(Given entries Opens)

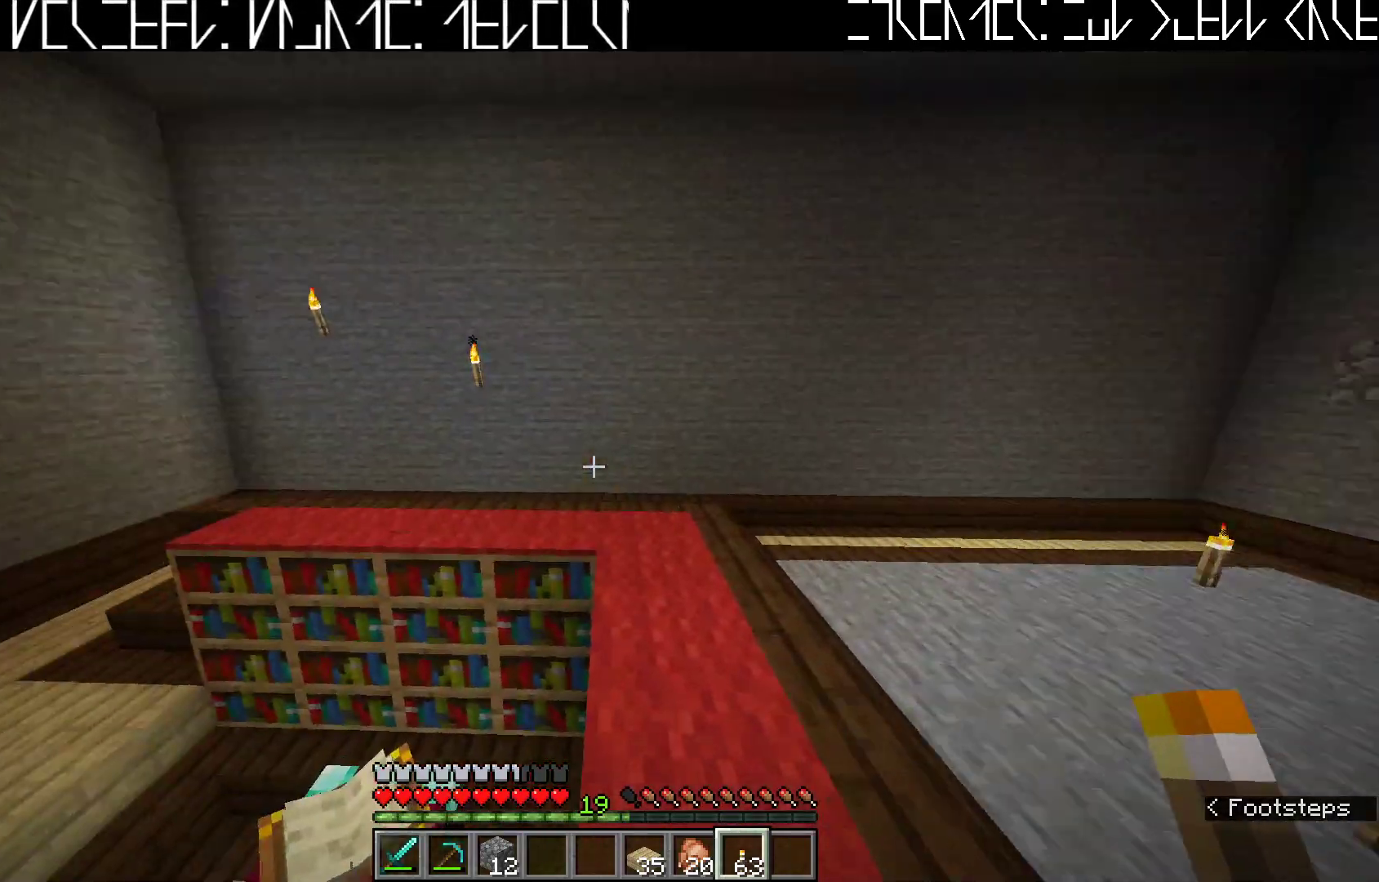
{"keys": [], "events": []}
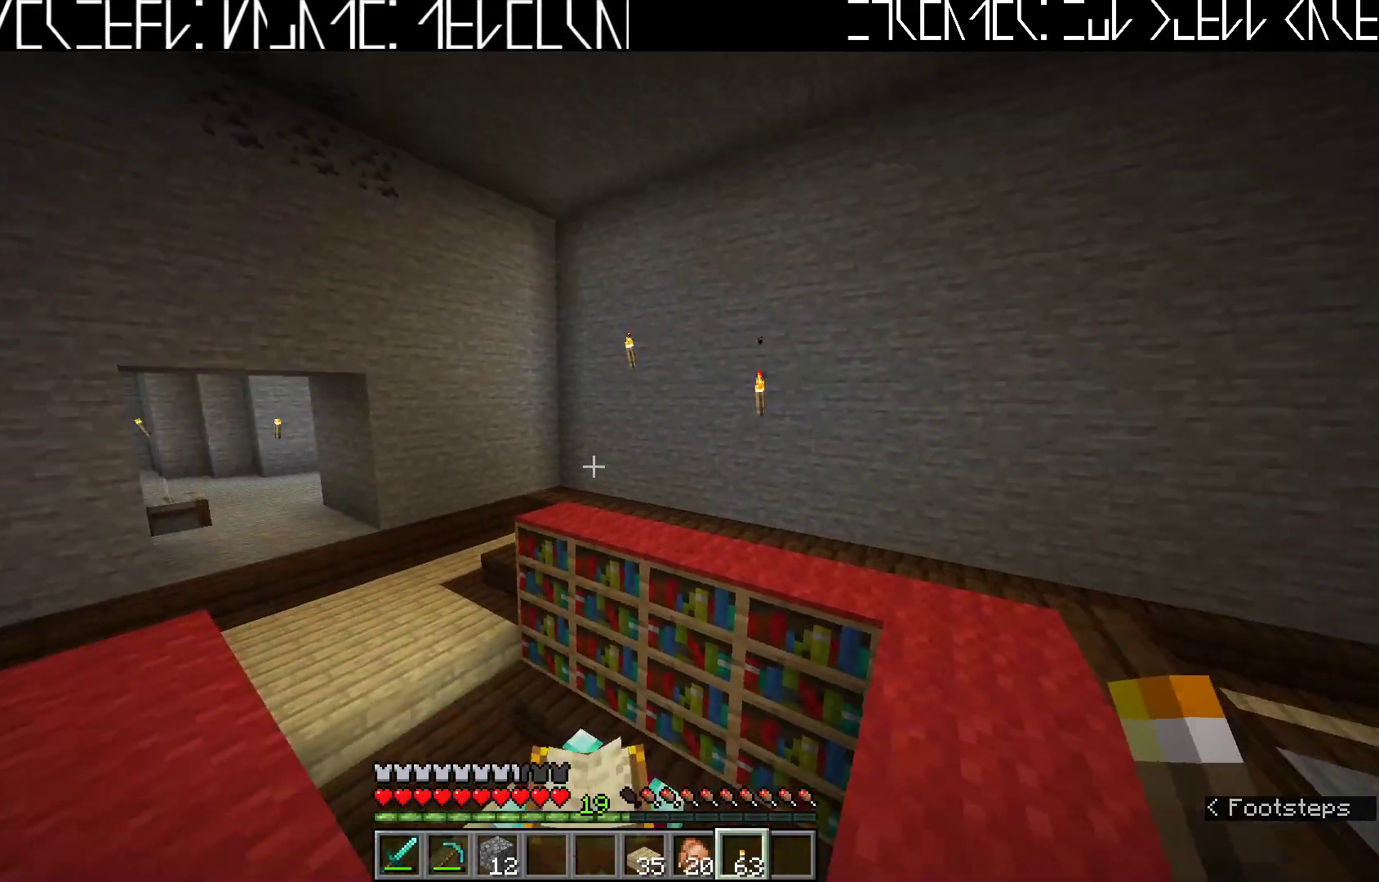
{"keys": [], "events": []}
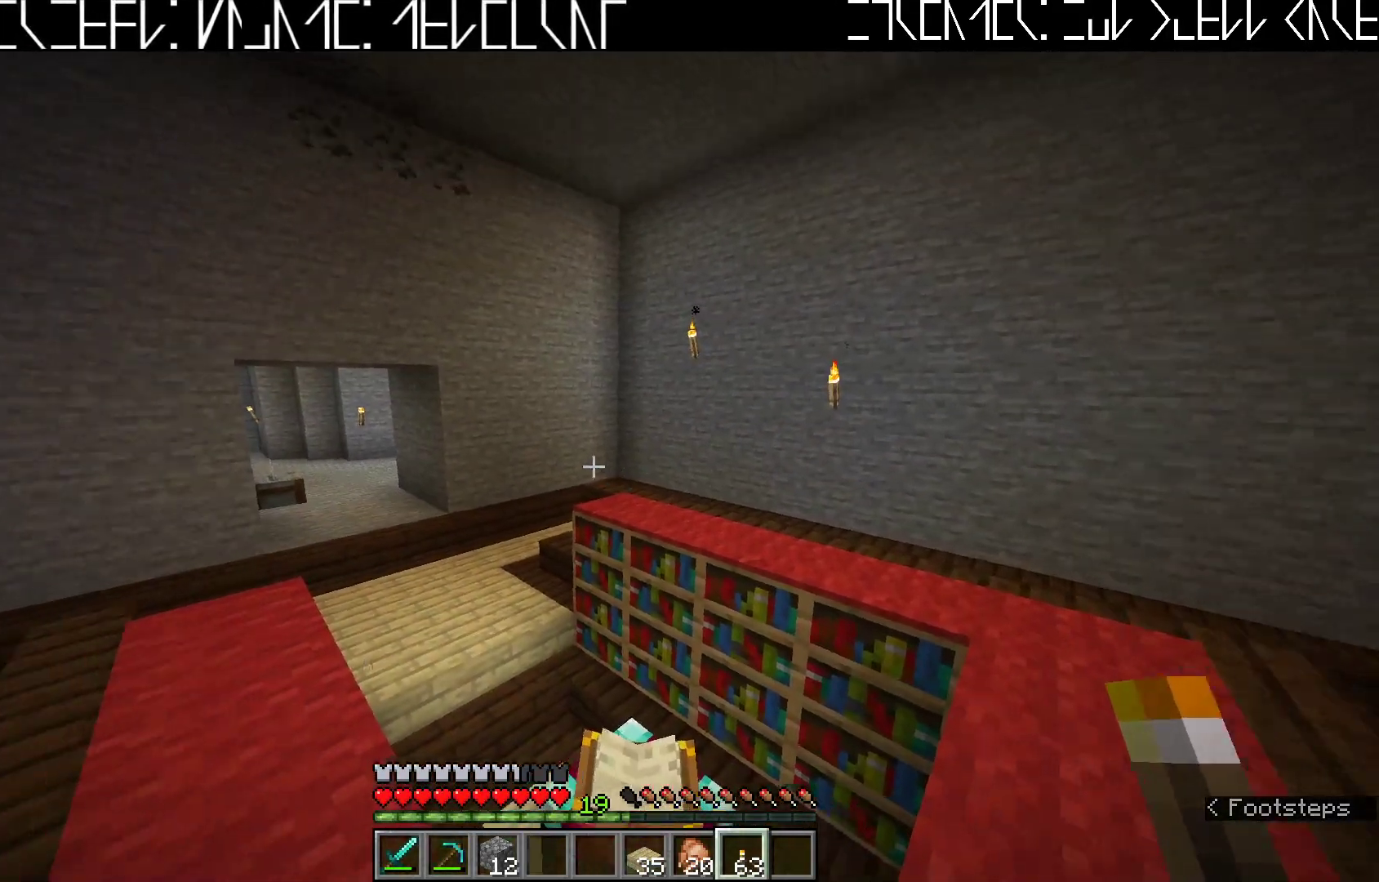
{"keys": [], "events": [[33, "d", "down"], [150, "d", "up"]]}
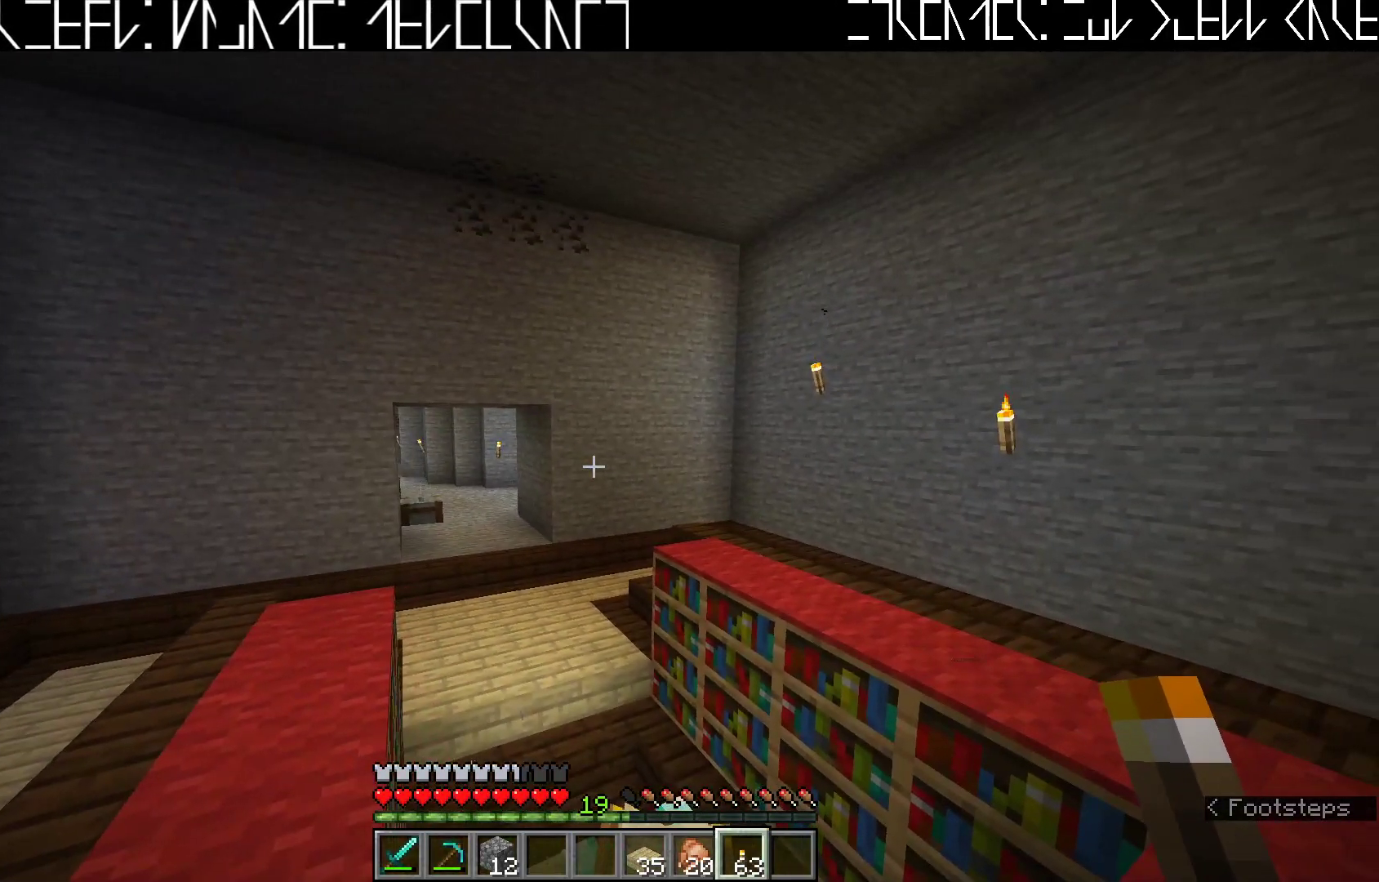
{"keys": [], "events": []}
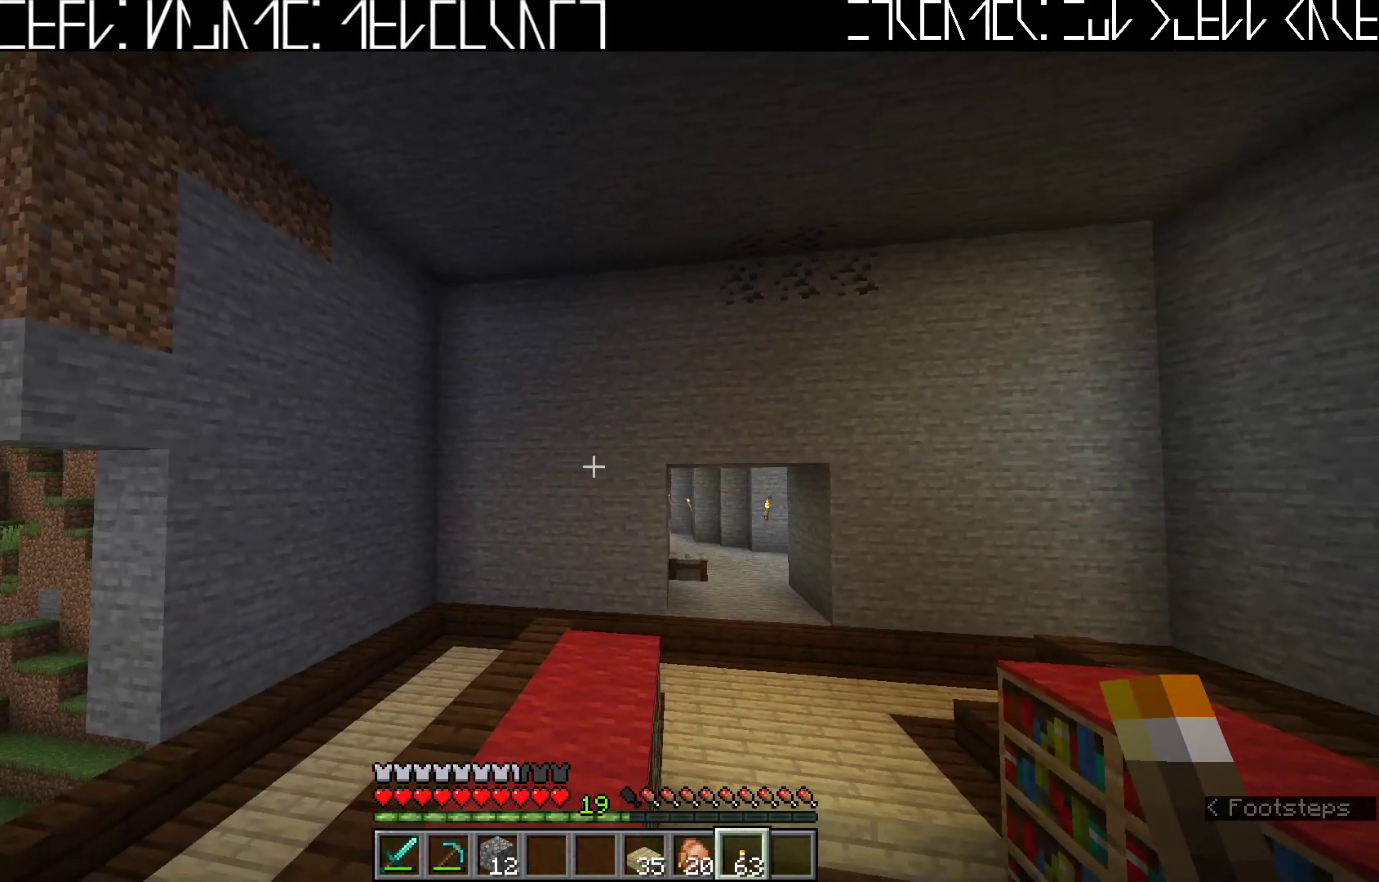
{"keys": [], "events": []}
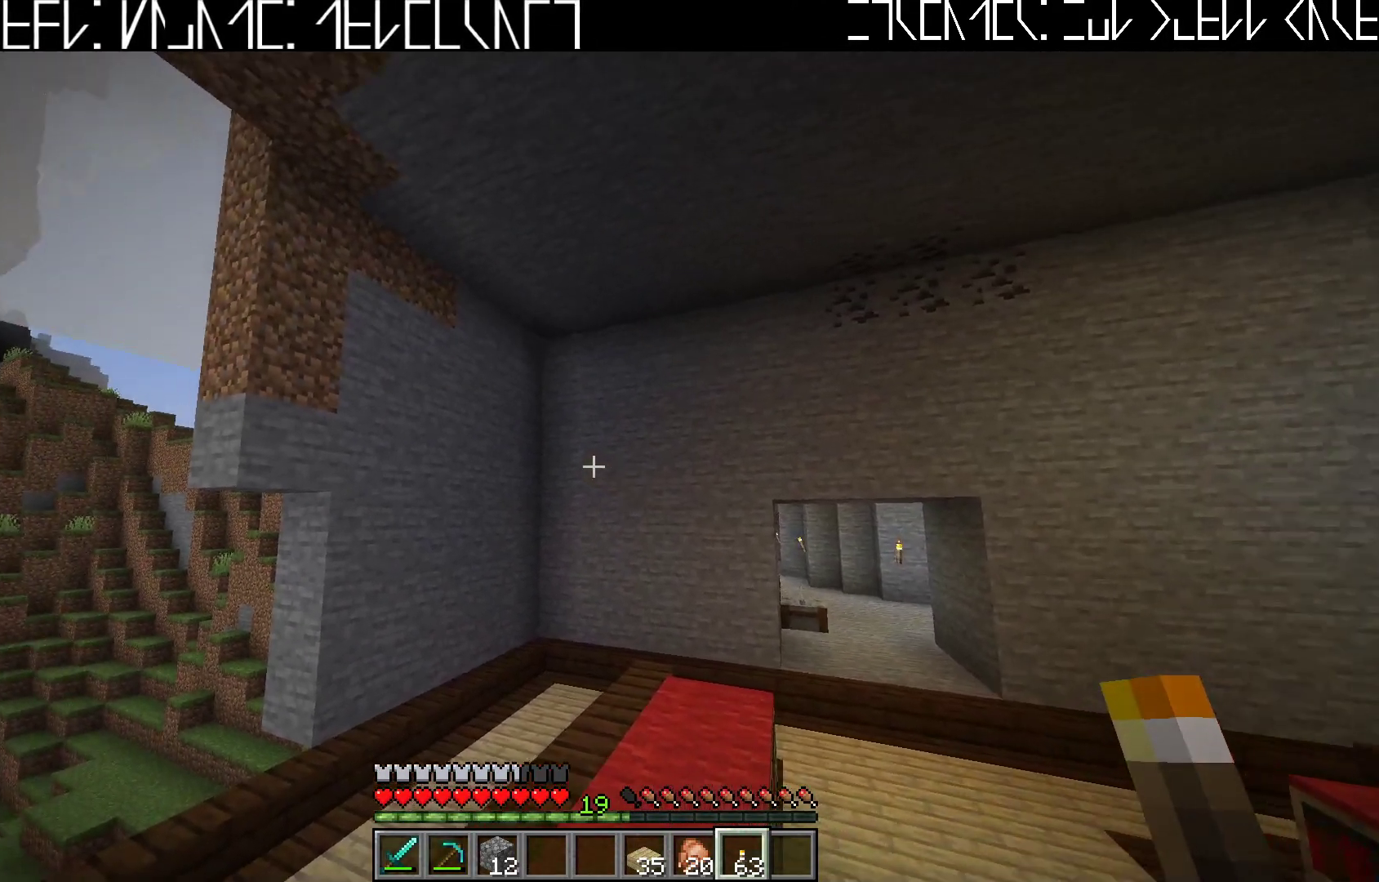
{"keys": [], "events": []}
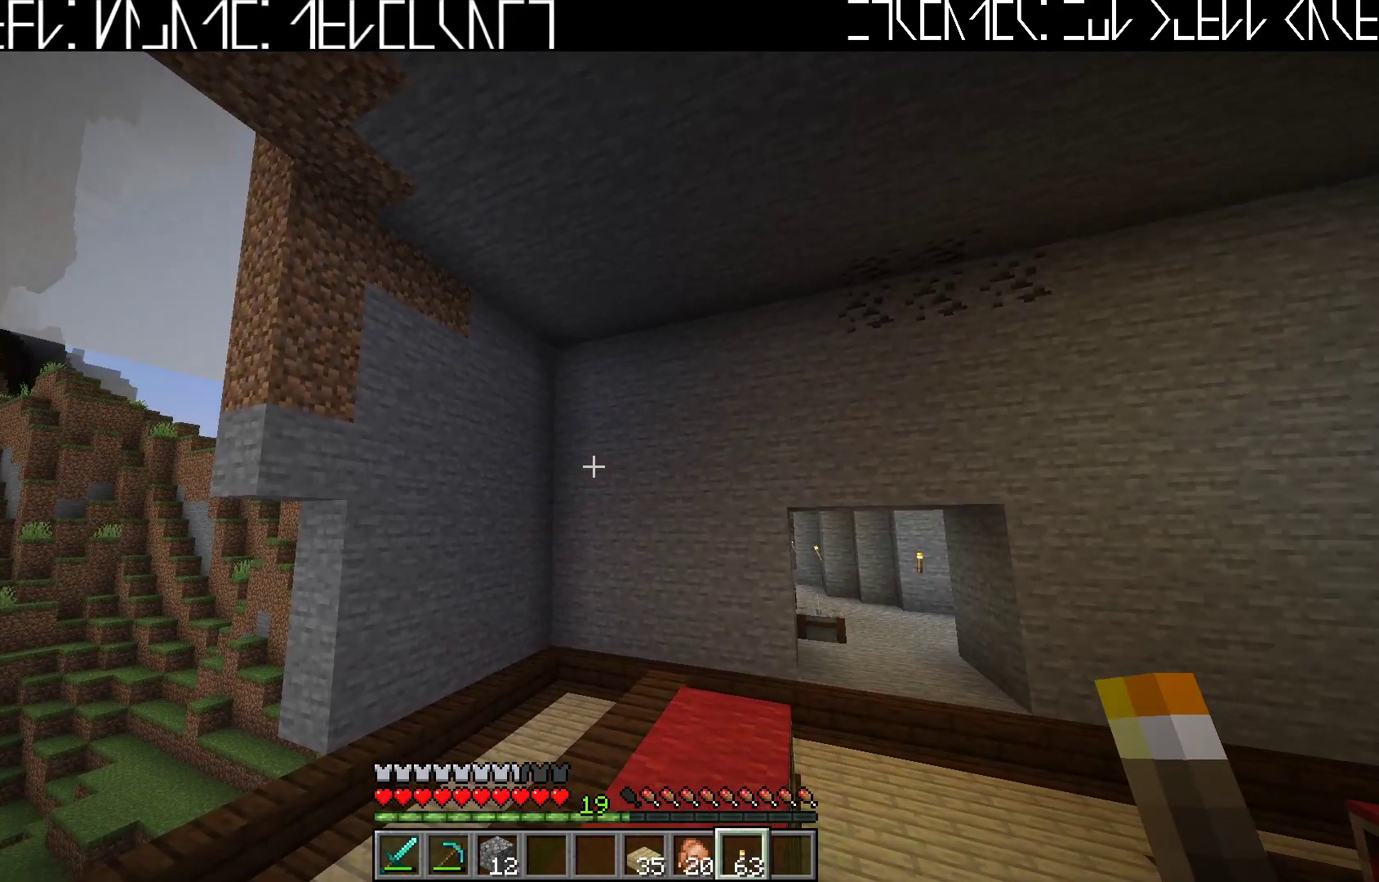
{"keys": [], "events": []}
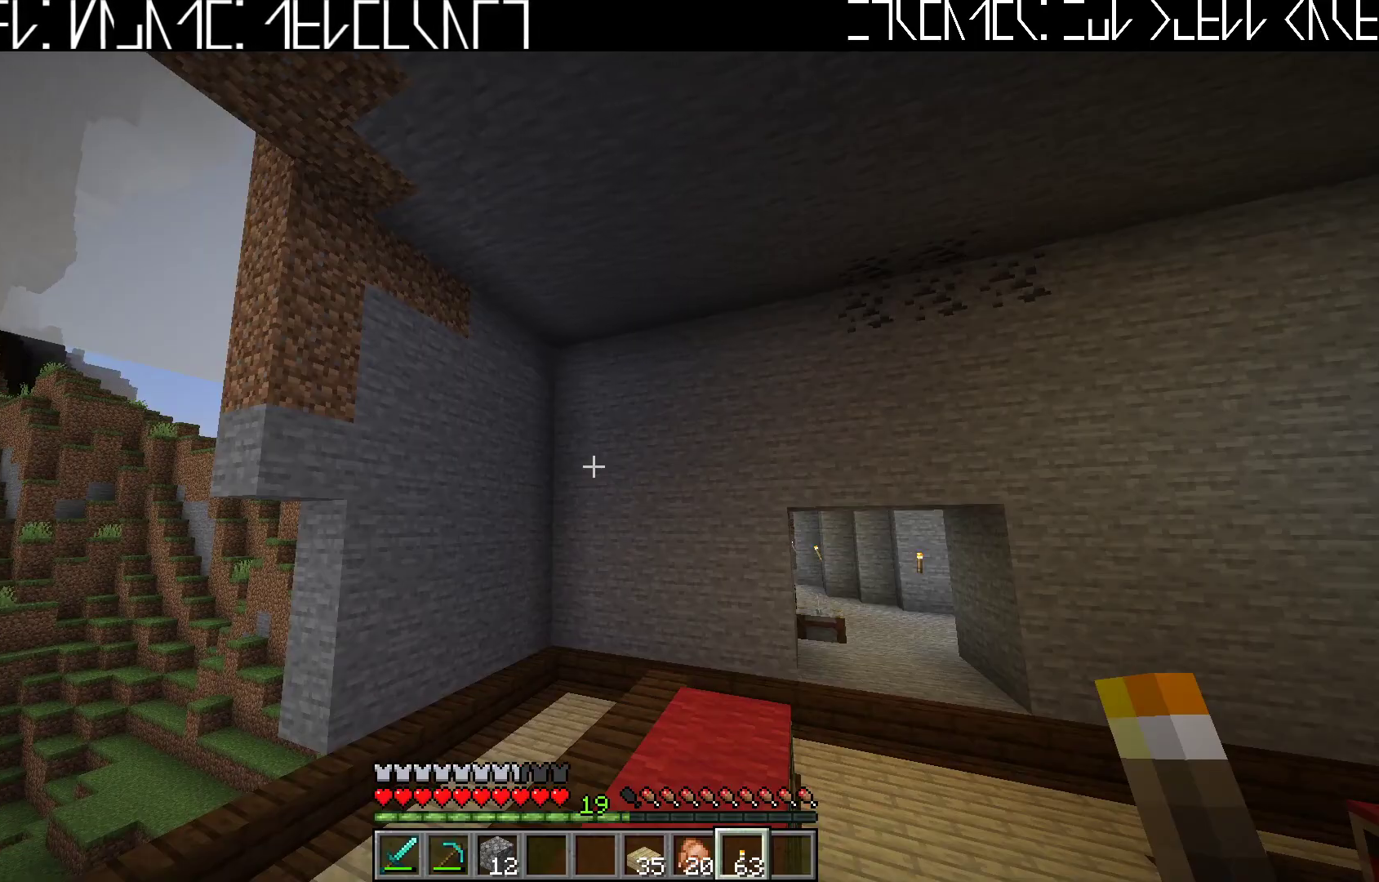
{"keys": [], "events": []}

(Given entries Closes)

▶ _What the task requires_:
Leaving the pictures aside, write out the entries above exactly.

▶ _Exercise output_:
{"keys": [], "events": []}
{"keys": [], "events": []}
{"keys": [], "events": [[33, "d", "down"], [150, "d", "up"]]}
{"keys": [], "events": []}
{"keys": [], "events": []}
{"keys": [], "events": []}
{"keys": [], "events": []}
{"keys": [], "events": []}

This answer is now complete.